Many general-purpose RANS-based turbulent models show an inability to accurately predict the onset of separation behaviour or flow reattachment. However, the shear stress transport (SST) turbulent model achieves an optimal formulation by combining the kω and kϵ models (Menter Citation1994; Menter Citation2009). Mo and Lee (Citation2012) investigated the accuracy of the SST turbulent model and reported a comparison with experimental data to verify the validity of the analysis results. Li et al. (Citation2012) simulated unsteady aerodynamics using detached eddy simulation (DES).

Moshfeghi, Song, and Xie (Citation2012), Lanzafame, Mauro, and Messina (Citation2013), and Yelmule and Vsj (Citation2013) used the SST Gamma theta model to take into account both of separation and transitional flow effect on NREL Phase VI wind turbine using commercial CFD tools. In these researches, the extensive and comprehensive studies were performed to show the accuracy of applied SST Gamma Theta model, and showed good agreement with experiments. Lanzafame, Mauro, and Messina (Citation2013) in his works perform numerical simulation to calculate lift coefficient, power coefficient, Y + effect, etc. to analyse the turbulence model and its efficiency in predicting blade flow outcome. Yelmule and Vsj (Citation2013) in their research considered experimental analysis of wind turbine blade at 7–10 m/s velocity and later validated their numerical simulation using experimental data. Since they considered 10 m/s or below they did not discuss stall effects at higher velocities.

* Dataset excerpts
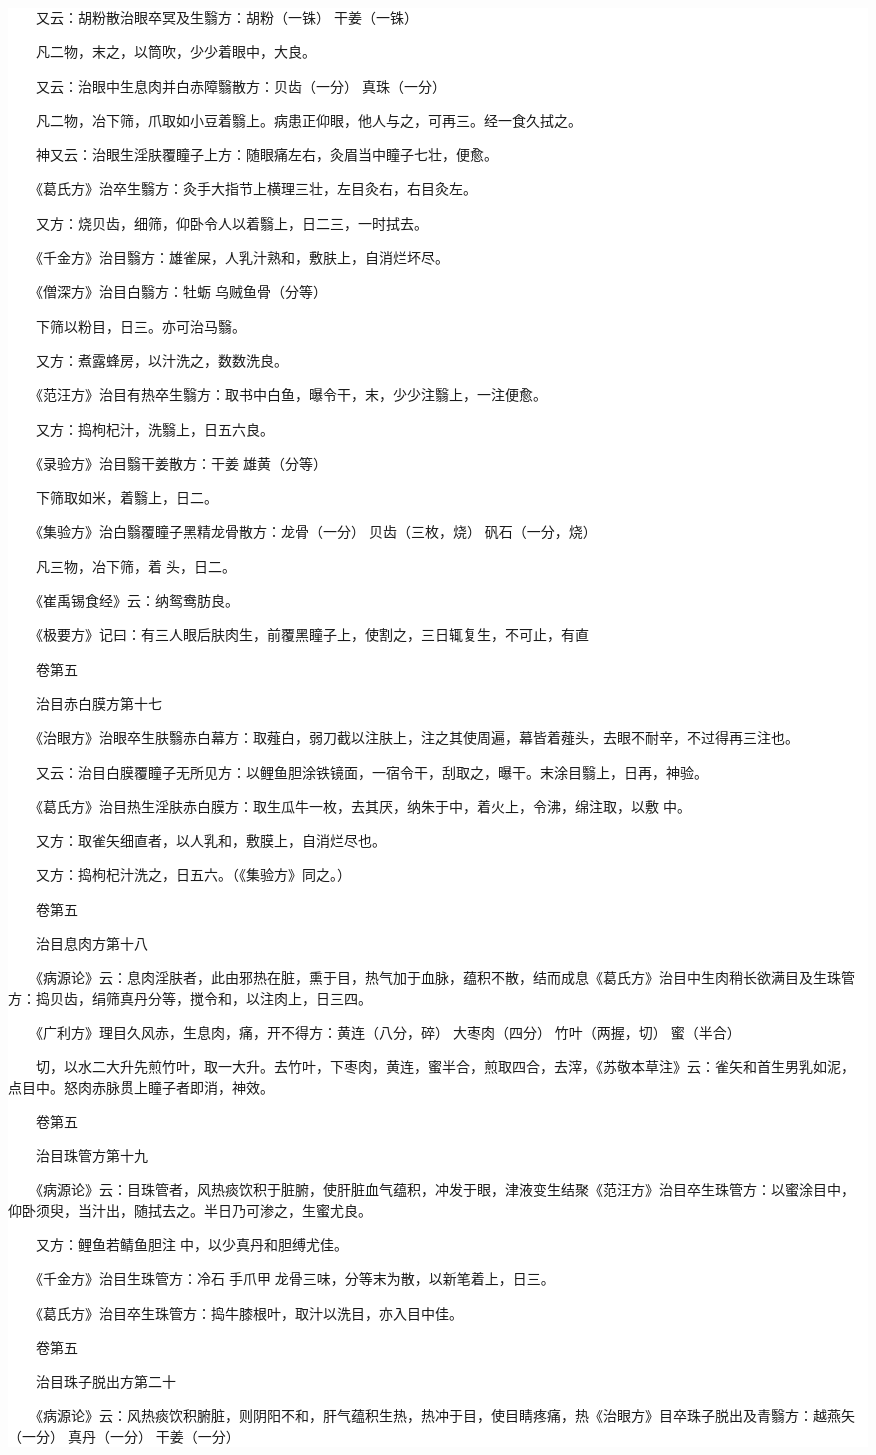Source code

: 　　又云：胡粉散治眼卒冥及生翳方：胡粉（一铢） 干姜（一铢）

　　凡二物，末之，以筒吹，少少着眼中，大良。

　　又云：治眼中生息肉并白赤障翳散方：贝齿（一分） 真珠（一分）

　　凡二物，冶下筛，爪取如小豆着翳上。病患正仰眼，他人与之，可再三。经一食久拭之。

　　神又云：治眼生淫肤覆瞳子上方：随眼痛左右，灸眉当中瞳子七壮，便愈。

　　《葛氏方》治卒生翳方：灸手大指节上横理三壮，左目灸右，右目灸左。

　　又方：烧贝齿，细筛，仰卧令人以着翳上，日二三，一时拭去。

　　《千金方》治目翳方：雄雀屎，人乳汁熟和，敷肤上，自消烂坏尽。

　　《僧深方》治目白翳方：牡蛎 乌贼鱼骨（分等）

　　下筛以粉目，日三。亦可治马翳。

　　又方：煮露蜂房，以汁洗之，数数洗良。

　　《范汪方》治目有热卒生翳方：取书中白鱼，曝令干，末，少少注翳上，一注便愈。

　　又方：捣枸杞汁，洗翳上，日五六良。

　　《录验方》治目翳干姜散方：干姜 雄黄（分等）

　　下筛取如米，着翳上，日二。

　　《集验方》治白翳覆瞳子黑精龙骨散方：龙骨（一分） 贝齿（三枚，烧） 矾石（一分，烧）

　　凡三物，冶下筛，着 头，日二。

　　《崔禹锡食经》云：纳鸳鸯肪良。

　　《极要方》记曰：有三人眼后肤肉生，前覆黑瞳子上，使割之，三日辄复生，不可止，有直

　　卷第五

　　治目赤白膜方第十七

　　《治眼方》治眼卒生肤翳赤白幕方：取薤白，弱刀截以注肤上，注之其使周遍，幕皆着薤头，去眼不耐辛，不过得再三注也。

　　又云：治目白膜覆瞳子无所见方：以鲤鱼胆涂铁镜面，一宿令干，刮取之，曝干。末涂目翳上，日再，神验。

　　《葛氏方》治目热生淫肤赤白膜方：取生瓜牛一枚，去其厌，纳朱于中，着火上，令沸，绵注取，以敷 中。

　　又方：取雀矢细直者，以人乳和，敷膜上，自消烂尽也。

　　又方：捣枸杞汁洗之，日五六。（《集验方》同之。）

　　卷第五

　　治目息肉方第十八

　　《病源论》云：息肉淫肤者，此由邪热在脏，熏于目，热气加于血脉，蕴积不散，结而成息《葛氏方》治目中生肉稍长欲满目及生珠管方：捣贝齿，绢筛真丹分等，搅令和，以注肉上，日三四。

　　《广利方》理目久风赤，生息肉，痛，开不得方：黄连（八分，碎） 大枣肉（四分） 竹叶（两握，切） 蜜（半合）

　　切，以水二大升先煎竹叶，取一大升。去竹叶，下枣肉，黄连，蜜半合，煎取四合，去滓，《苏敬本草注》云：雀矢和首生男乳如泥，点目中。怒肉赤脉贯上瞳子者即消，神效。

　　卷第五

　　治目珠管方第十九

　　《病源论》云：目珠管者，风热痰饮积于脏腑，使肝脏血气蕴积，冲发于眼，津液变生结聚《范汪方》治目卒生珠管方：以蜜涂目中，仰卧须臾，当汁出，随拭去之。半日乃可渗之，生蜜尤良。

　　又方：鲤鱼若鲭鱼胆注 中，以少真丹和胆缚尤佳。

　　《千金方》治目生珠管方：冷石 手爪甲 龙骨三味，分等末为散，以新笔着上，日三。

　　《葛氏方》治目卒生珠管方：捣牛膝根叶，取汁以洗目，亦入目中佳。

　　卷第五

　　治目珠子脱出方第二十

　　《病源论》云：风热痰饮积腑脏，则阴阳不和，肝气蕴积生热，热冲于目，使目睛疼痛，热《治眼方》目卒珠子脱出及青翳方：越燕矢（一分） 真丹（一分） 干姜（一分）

==

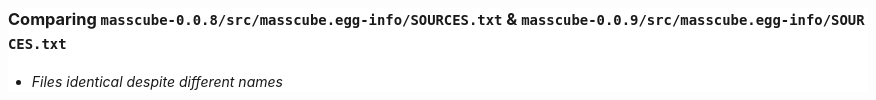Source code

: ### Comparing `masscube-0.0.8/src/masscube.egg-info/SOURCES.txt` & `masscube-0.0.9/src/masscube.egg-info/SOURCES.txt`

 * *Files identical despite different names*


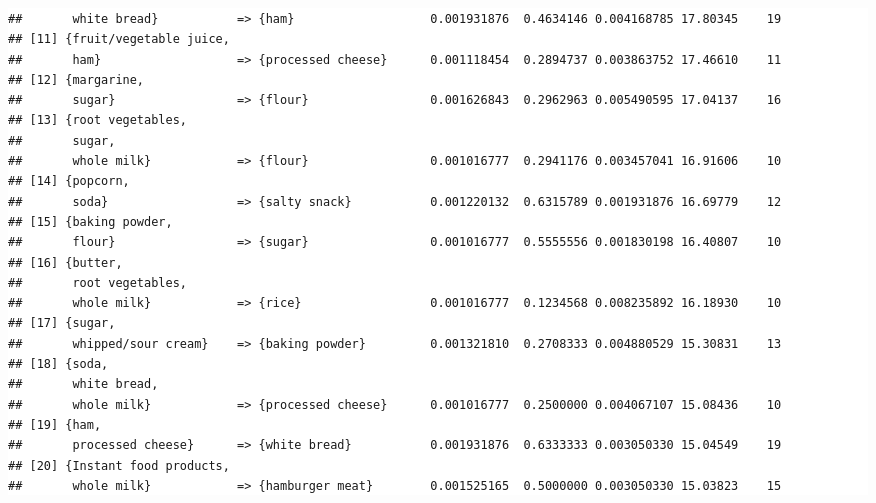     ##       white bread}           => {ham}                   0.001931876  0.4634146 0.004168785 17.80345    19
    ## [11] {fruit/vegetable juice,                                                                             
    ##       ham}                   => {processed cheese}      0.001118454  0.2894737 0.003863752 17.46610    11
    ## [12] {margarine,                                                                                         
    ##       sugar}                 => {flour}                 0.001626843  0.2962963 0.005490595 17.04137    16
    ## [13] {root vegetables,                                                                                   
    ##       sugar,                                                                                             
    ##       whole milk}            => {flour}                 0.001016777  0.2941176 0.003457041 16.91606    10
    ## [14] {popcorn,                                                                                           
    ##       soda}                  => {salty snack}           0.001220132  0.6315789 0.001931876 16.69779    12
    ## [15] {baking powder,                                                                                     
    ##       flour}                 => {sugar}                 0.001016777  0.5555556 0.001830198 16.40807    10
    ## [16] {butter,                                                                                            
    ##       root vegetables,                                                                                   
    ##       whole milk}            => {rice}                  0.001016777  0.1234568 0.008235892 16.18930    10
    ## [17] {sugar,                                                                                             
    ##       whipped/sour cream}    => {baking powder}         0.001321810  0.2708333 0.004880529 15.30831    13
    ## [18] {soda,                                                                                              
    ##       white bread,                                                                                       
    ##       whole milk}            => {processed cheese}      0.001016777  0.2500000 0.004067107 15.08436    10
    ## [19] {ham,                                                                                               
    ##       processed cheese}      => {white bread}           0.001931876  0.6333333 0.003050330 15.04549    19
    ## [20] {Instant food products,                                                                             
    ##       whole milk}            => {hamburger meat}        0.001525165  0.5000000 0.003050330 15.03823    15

* * *

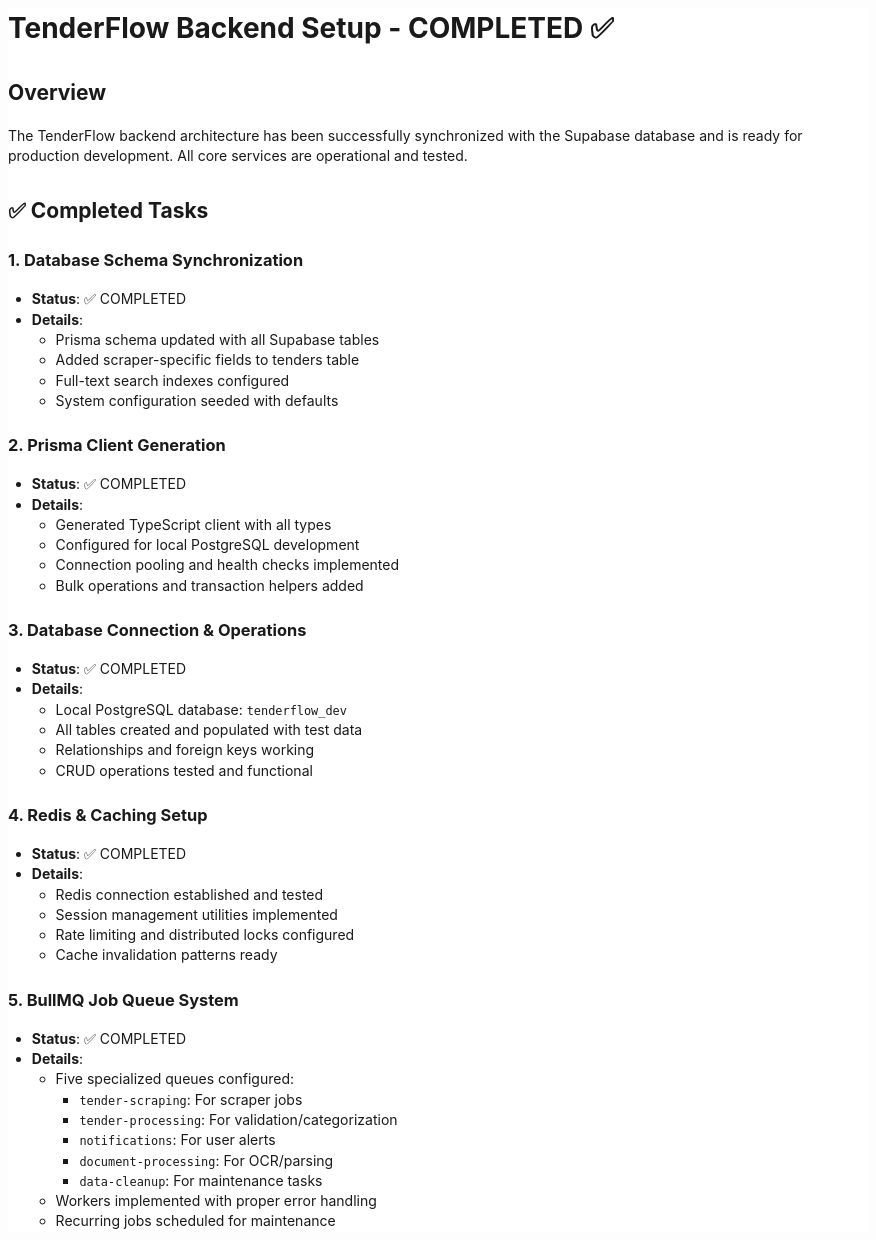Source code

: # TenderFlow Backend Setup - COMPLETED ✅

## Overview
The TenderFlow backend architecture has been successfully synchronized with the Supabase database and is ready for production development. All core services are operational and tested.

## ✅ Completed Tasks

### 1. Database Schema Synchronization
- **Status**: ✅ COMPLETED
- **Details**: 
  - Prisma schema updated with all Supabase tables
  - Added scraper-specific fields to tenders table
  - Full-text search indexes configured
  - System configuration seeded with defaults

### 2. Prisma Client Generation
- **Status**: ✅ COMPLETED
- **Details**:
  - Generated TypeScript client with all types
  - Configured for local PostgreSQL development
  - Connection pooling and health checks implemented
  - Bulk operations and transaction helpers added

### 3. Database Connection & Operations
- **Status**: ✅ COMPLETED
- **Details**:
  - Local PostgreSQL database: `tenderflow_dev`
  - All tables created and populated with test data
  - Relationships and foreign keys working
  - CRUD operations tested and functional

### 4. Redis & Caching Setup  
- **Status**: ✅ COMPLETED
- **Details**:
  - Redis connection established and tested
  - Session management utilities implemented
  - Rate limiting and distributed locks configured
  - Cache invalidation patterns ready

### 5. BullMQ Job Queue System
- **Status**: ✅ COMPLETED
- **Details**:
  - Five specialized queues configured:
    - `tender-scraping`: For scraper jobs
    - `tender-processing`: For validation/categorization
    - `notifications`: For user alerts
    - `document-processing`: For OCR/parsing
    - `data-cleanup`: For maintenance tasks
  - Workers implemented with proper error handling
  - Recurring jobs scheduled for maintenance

* Tasks to carry out
(1) Please condense the paragraph of the turbulence-model passage that begins "Many general-purpose RANS-based turbulent models" into a shorter version that keeps its main facts.
(2) Repeat the turbulence-model passage word for word from "Many general-purpose RANS-based" to "eddy simulation (DES).".
(3) Go on with the turbulence-model passage, starting after its final sentence.
The items are separate from the turbulence-model passage.

* Answers to this exercise
(1) Many general-purpose RANS-based turbulent models cannot accurately predict the onset of separation or flow reattachment. The SST turbulent model reaches an optimal formulation by combining the kω and kϵ models (Menter Citation1994; Menter Citation2009). Mo and Lee (Citation2012) checked the SST model's accuracy against experimental data. Li et al. (Citation2012) simulated unsteady aerodynamics with detached eddy simulation (DES).

(2)
Many general-purpose RANS-based turbulent models show an inability to accurately predict the onset of separation behaviour or flow reattachment. However, the shear stress transport (SST) turbulent model achieves an optimal formulation by combining the kω and kϵ models (Menter Citation1994; Menter Citation2009). Mo and Lee (Citation2012) investigated the accuracy of the SST turbulent model and reported a comparison with experimental data to verify the validity of the analysis results. Li et al. (Citation2012) simulated unsteady aerodynamics using detached eddy simulation (DES).

(3)
In the boundary layer of fluid flows, separated and transitional flows greatly influence many engineering applications, such as wind turbine blade rotation. Furthermore, the location and characteristics of the onset and the extent of separation and its effect on the transition are important in the design and performance of wind turbine blades. The SST turbulent model commonly overestimates the flow dissipation from the leading edge of the aerofoil. To address the transition effect more accurately Menter et al. developed the Gamma Theta correlation model (Citation2003, Citation2006a, Citation2006b). The correlation is combined with SST model the mathematical formulation of which is mentioned in part-I of the paper on (Citation2006a). It is an empirical correlations-based transition model with two transport equations that utilise only local parameters, one for the intermittency and one for the transition onset criteria. It is a very popular transitional model for general-purpose applications. Additionally, several new empirical correlations, which have been developed to cover standard bypass transitions as well as flows in low free-stream turbulent environments, are currently utilised and have been extensively validated by Menter et al in the Part-2 of the publication (Citation2006b) for a wide range of transitional flows. This transitional model contributes to the formation of the SST Gamma Theta model, which builds the turbulent boundary layer from the transition point and produces a more accurate result.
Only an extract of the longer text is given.